One of the most interesting Darkwing Duck villains, in terms of powers, was Splatter Phoenix, who was a vain artist who happened to have paints that would allow her to warp reality. She was introduced by trying to hold famous works of art hostage, since her powers allowed her to do things like remove the smile from the Mona Lisa.

She even briefly trapped Darkwing Duck's adopted daughter, Gosalyn, in a painting!

In the episode, "Paint Misbehavin'," Splatter Phoenix decides to "improve" artwork that she finds boring. She creates some minions to help her, but they then turn on her and tear her apart. She recovers (using her paint), but before she does so, we can see that part of her costume was torn - the same part that went missing in Janet Jackson's costume during her infamous Super Bowl performance.

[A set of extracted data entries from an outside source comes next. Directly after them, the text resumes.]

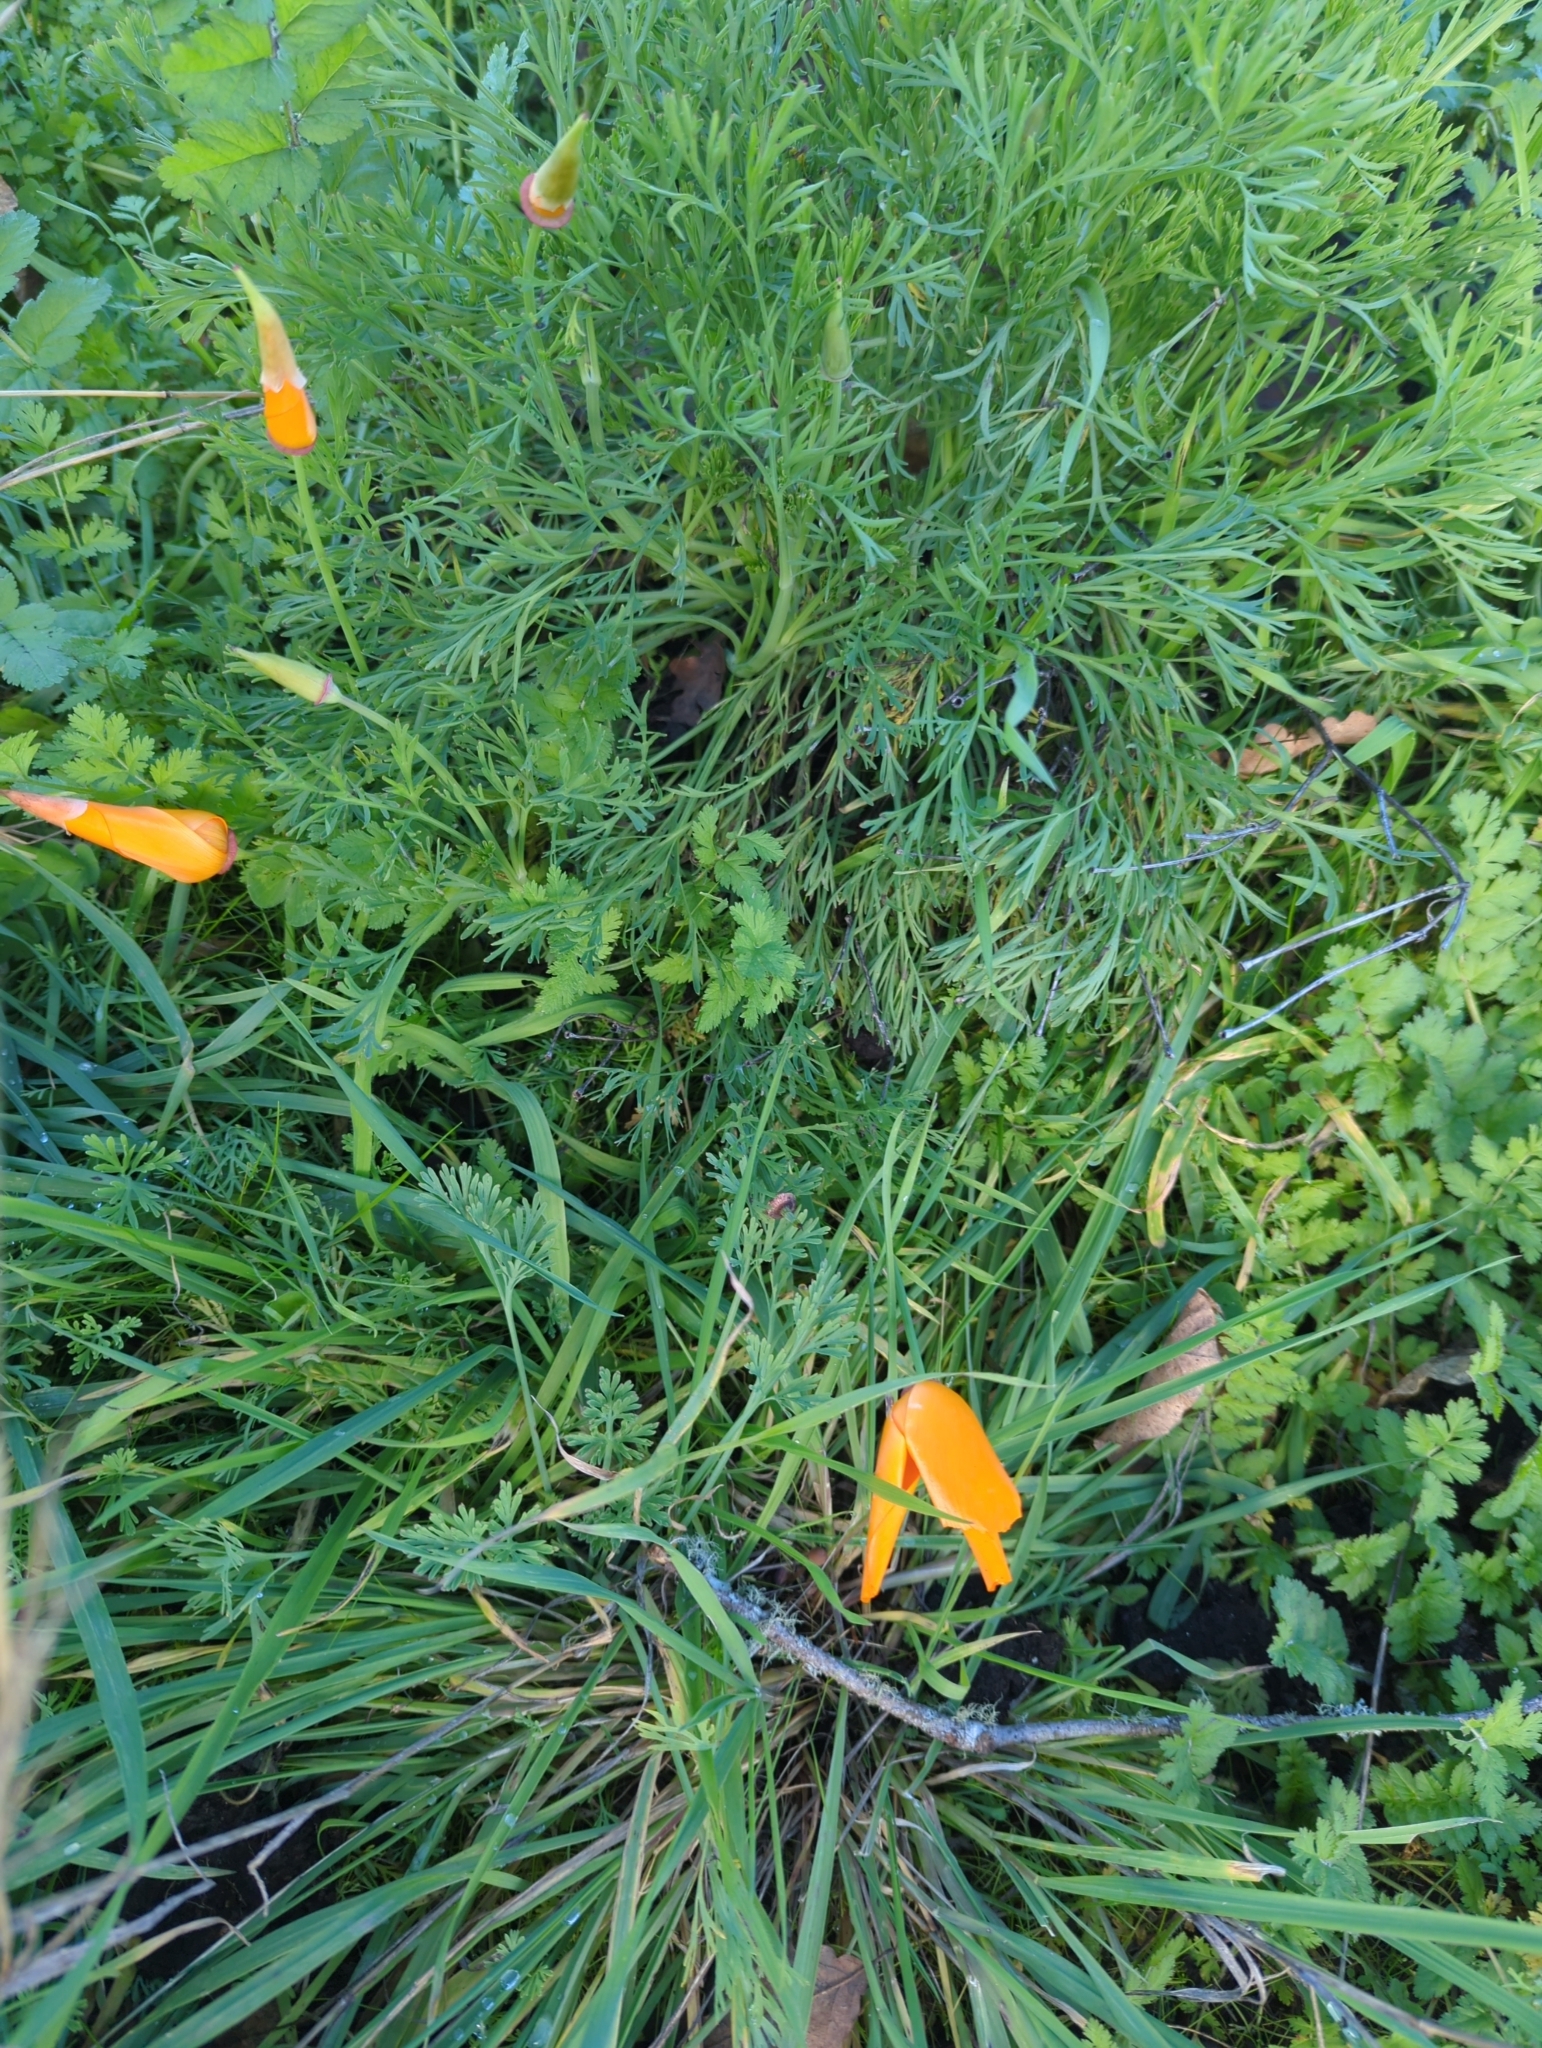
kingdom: Plantae
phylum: Tracheophyta
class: Magnoliopsida
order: Ranunculales
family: Papaveraceae
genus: Eschscholzia
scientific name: Eschscholzia californica
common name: California poppy
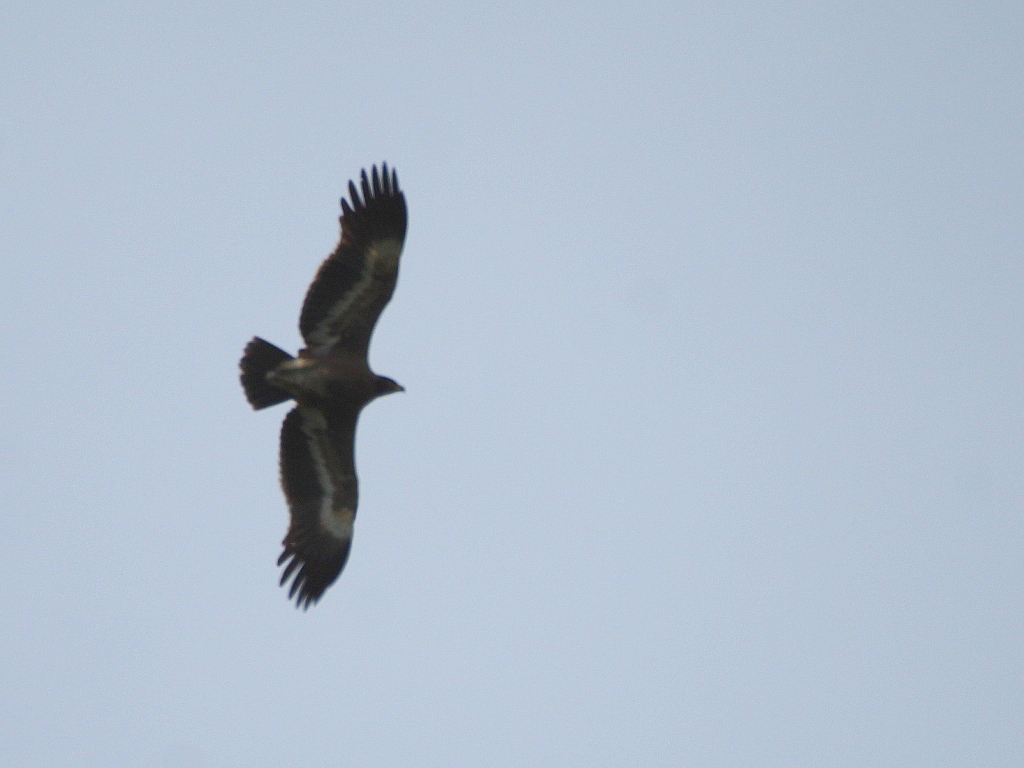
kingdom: Animalia
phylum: Chordata
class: Aves
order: Accipitriformes
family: Accipitridae
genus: Aquila
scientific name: Aquila nipalensis
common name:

In "Double 'O Chipmunk," Dale decides to emulate his hero, the super spy Dirk Suave. His friends decide to invent an adventure for him to go on, but he then inadvertently got tangled up in a real spy adventure! However, before he actually got involved in the real adventure, Gadget played a part in the fake adventure that she, Dale and Monterey Jack invented and her part was... memorable.

Many a fan still remembers the bizarrely sexualized image of Gadget dressed in a red dress, asking Dale for help in delivering some microfilm for her. When she kissed Dale, he was likely not the only one who was undergoing confused feelings. Even today, "Gadget's red dress" inspires probably way more fan art than it really should.


As we mentioned earlier, it can get repetitive working on a kid show day after day, so the writers and the animators would often come up with ways to amuse themselves. In DuckTales, one of the things that the animators would do would be to use the backgrounds of Scrooge McDuck's mansion (and the background of pretty much any building) to draw stuff like a duck pin-up calendar (like the old Bettie Page calendars during the 1950s).

The problem is that Disney later caught on and they've since removed all of these sight gags from the episodes once they began appearing on the Disney Channel in the mid-1990s, so we can't really show you what they look like, but just imagine if the painting in the background of this image was a bit racy. Heck, the actual painting in this image is kind of odd-looking, maybe it's something that was snuck by censors itself?